Göz sağlığında sessiz tehlike... Sarı nokta kör ediyor! Uzmanlar uyardı: Bu belirtileri yaşıyorsanız vakit kaybetmeyin
Mynet sayfasından alınan verilere dayanarak, SonTurkHaber.com duyuru yapıyor.
Sarı nokta hastalığının genetik yatkınlık, sigara kullanımı, hipertansiyon ve kardiyovasküler hastalıklar sebebiyle ortaya çıktığını söyleyen Prof. Dr. Mehmet Numan Alp, “Erken tanı koyulduğunda hastalığın ilerlemesini engellemek mümkün olabilmektedir. Ancak geç kalındığında geri dönüşü olmayan görme kayıpları oluşabilir.

Merkezi görmede bulanıklık, okuma veya yüzleri tanımada zorluk, düz çizgilerin dalgalı veya kırık görünmesi, kontrast duyarlılığının azalması ve renkleri soluk görme gibi durumlarda mutlaka uzman bir göz doktoruna başvurulmalı" diye konuştu.
"SON EVREYE GELMİŞ HASTALARDA BU TEDAVİ UYGUN DEĞİL"Valeda tedavisinin özellikle kuru tip sarı nokta hastalığının erken ve orta evresindeki hastalar için uygulayabildiğini ifade eden Prof. Dr. Alp, "Son evreye gelmiş, ilerlemiş hastalarda ise bu tedaviyi tercih etmiyoruz. Bunun sebebi, yaş sınırı farketmeksizin, genel göz sağlığı iyi olan ve gözünün anatomik yapısı uygun hastalarda bu tedavinin daha etkili olduğunun gözlemlenmiş olmasıdır" dedi.
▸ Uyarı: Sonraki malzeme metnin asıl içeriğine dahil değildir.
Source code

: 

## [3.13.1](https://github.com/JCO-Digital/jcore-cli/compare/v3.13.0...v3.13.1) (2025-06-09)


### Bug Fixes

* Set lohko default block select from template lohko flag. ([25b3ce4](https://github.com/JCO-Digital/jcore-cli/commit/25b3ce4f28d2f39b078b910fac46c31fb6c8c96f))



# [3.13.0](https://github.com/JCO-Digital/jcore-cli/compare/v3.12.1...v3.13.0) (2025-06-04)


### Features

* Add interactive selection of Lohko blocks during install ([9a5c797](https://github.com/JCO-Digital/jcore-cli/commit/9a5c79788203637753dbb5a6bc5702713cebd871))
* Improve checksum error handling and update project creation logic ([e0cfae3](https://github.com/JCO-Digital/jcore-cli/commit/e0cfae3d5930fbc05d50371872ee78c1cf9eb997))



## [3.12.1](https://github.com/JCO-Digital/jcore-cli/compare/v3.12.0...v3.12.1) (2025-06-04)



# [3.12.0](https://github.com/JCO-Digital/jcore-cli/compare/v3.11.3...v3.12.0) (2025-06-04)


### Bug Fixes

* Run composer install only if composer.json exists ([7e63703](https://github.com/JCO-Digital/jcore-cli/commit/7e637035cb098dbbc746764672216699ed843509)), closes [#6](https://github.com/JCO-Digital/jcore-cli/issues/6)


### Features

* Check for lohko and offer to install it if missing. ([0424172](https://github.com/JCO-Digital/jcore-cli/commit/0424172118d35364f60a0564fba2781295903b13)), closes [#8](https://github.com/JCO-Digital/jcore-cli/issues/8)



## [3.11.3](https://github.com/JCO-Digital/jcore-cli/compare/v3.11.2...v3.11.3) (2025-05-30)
Kuru tip ve yaş tip olarak 2 şekilde görülebilen sarı nokta hastalığının daha çok kuru tipine rastlandığını ifade eden Prof. Dr. Alp, "Hastalığın bu tipinde makula'da bir takım birikmeler oluşur. Buna bağlı olarak görme kaybı zaman içinde, kademeli olarak artar. Valeda tedavisinde, düşük seviyeli, farklı dalga boylarında (kırmızı, sarı ve yakın kızılötesi) özel ışıklar kullanılarak gözün arka kısmındaki hücreler uyarılır. Bu tedavide amaç, gözün beslenmesini sağlayan retina hücrelerindeki enerji üretimini artırmak, hücre yenilenmesini desteklemek ve oksidatif stresi azaltarak hasarın ilerlemesini yavaşlatmaktır" dedi.
Valeda tedavisinin her hastaya uygulanamayacağı konusunda uyarıda bulunan Prof. Dr. Alp, "Yapılan detaylı muayene ve test sonuçlarına göre hastanın gözünün bu tedaviye uygun olup olmadığı belirlenir. Tedavi, hastanın gözlerine belirli sürelerde ve kontrollü şekilde ışık uygulamak şeklinde gerçekleşir. Her seans yaklaşık 4 dakika sürer ve genellikle 3-5 hafta boyunca, haftada üç kez toplamda 9-12 seans uygulanır. İşlem sırasında hasta herhangi bir ağrı veya rahatsızlık hissetmez. Tedavi tamamlandıktan sonra hastalar günlük yaşamlarına hemen dönebilir" dedi.

Tedavinin yan etkilerinin az olduğunu belirten Prof. Dr. Alp, "Yapılan klinik çalışmalarda Valeda tedavisinin görme keskinliğini artırdığı, renk görmeyi iyileştirdiği ve gözdeki hücre fonksiyonlarını destekleyerek hastalığın ilerlemesini yavaşlattığı gözlemlenmiştir. Cerrahi bir işlem gerektirmiyor olmasının yanında ilaç ya da enjeksiyona da ihtiyaç duyulmaz. Hastalar için antioksidan vitaminler (C, E, çinko, lutein, zeaksantin), sağlıklı beslenme, sigarayı bırakma ve göz sağlığını destekleyen yaşam tarzı değişiklikleri önerilir" diye konuştu.